Bu şartlar daha 2021 yılı Aralık ayında gerçekleşti. Yİ-ÜFE artışı içinde bulunulan dönem dahil üç yıl için Aralık 2021 itibariyle %103’e ulaştı. Bir yıllık Yİ-ÜFE ise %35 oldu. Oldu ama enflasyon muhasebesi uygulanamadı. Neden mi? Çünkü “Vergi Usul Kanunu’na 20 Ocak 2022 tarih ve 7352 sayılı Kanun’un 1. maddesi ile eklenen “Geçici Madde 33” ile; geçici vergi dönemleri de dahil olmak üzere 2021 ve 2022 hesap dönemleri ile 2023 hesap dönemi geçici vergi dönemlerinde mükerrer 298 inci madde kapsamındaki enflasyon düzeltmesine ilişkin şartların oluşup oluşmadığına bakılmaksızın mali tabloların enflasyon düzeltmesine tabi tutulmayacağı hükmü ihdas edildi.
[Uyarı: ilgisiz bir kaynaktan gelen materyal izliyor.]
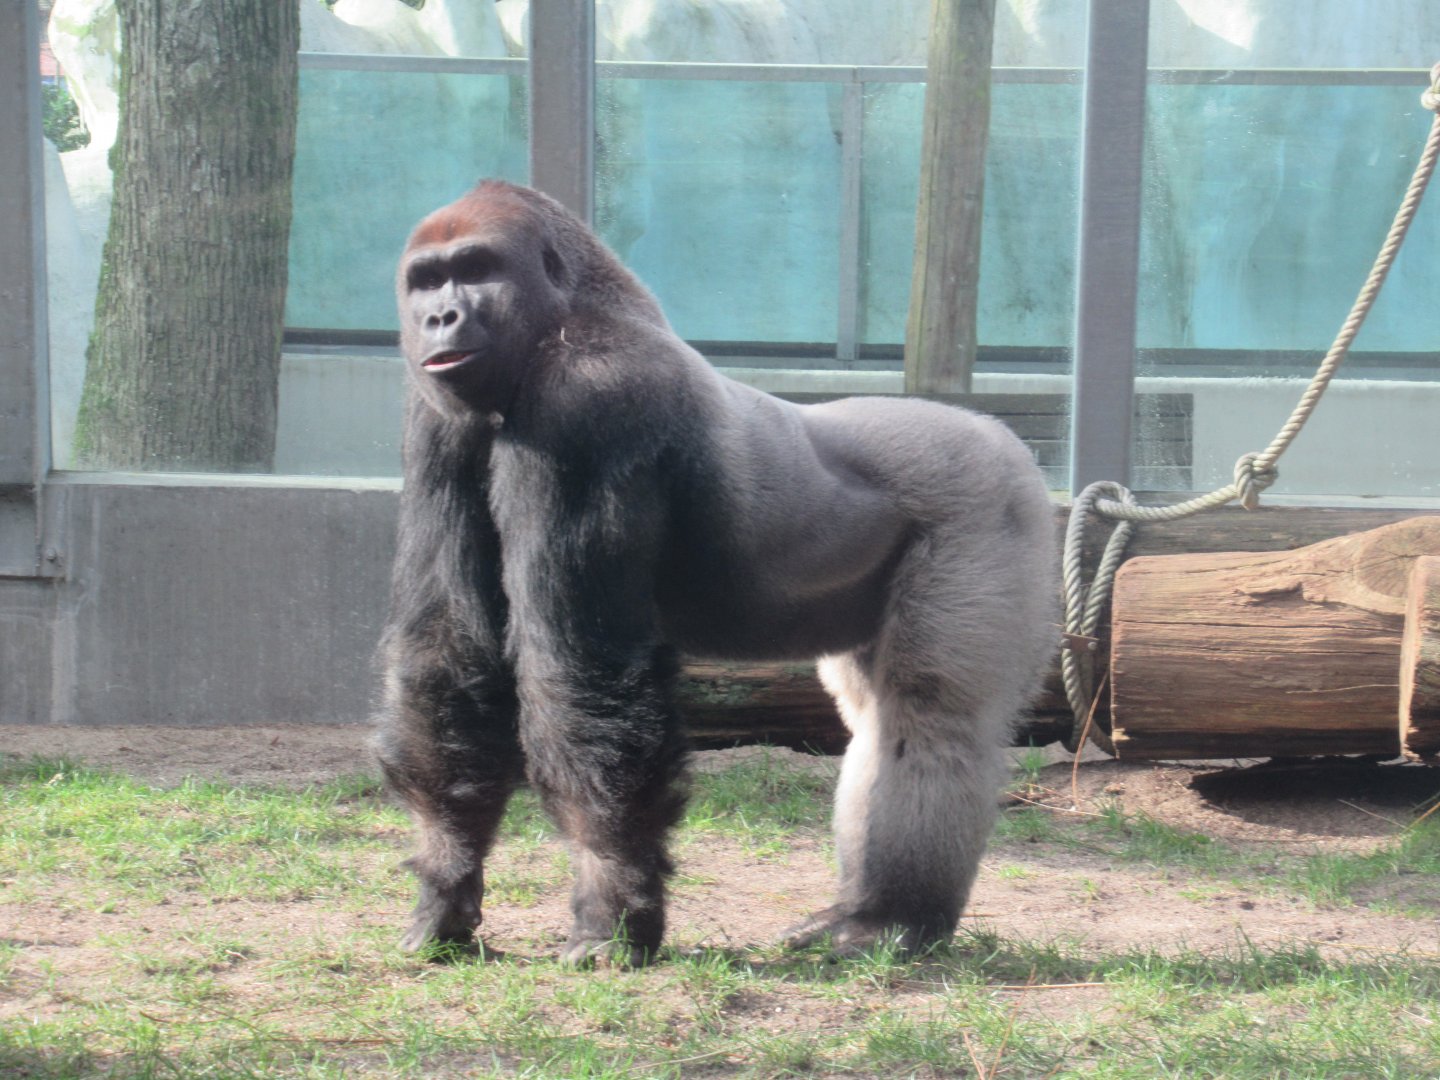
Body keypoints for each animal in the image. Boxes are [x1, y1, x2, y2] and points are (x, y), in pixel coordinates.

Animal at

Daha basit anlatımla, VUK’ta yer alan enflasyon düzeltmesine ilişkin maddenin uygulaması iki yıl süreyle imkansız hale getirildi.
Yani enflasyonun işletmelerin görünümdeki bozulmalarının düzeltilmesi mümkünsüz kılındı! Bir daha sefere içerdeki bozulmalara bakarız. Allah kolaylık versin.
Sağlıcakla kalın.
NOT: Enflasyon muhasebesi konusunda epey yayın var. Gerçi 2023 sonuna daha yıl var ama olur a!